The bottom of the video’s text description continues with the channel manager admitting to fabricating the story: “This is a dramatized Christian storytelling video using fictional characters. It’s shared for spiritual reflection and encouragement, not as a record of real events or as medical, psychological, legal, financial, or professional counseling advice.”
When God Spoke To Me
As of this writing on Dec. 5, the When God Spoke To Me YouTube channel displayed a creation date of Oct 5, 2025, with over 28,000 subscribers, 136 videos and more than 11 million views. The channel also featured links to other associated pages, including on Facebook, Instagram and TikTok, as well as the whengodspoketome.com website.
For example, the When God Spoke To Me Facebook page‘s “transparency” information showed a creation date of Nov. 17, 2025, displaying over 47,000 followers added in less than three weeks. The “transparency” data did not yet feature details about the country in which its creators reside.
Regarding the whengodspoketome.com domain, a GoDaddy.com Whois lookup — a free search for information about website domain registrations — displayed the registration date of Nov. 18. Attempts to access whengodspoketome.com failed, indicating the person or people behind the domain had not yet launched the website.

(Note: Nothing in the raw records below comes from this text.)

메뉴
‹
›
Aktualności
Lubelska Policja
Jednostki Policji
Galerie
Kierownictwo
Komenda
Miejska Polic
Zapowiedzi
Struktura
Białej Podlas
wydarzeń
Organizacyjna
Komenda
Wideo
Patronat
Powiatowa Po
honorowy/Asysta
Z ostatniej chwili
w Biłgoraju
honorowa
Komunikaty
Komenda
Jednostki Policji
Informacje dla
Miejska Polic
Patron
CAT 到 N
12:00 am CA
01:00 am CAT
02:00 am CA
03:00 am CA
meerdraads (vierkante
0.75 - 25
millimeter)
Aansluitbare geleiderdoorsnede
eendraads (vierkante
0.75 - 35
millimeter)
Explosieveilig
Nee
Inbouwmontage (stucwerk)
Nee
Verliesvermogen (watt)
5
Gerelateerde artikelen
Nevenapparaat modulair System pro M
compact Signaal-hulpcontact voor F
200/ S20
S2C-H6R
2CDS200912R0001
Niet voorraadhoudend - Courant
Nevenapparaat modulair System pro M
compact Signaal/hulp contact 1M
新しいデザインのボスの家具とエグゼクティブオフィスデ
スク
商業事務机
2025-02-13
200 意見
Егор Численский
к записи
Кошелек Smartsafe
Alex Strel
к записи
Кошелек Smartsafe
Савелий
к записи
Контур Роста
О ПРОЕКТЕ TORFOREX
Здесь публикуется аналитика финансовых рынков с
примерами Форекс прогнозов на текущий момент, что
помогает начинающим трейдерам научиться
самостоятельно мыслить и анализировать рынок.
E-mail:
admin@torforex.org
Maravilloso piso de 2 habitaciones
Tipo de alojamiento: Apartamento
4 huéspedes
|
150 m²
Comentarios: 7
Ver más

Other popular fake videos on the When God Spoke To Me YouTube channel included the fabricated story of 73-year-old “John Parson” with the clip title, “He Went Viral for Saying “I Saw Jesus” — Now He Reveals What Really Happened,” as well as the tale of 73-year-old “Samuel Williams” showing the title, “He Went Viral for Crying ‘Jesus Is Coming Soon’ — Now He Shares the Full Story.”
These stories all very much resembled glurge, which Dictionary.com defines as stories “that are supposed to be true and uplifting, but which are often fabricated and sentimental.”
For further reading, we previously investigated a video alleging to show a cross catching fire during a Mass in Dallas, Texas.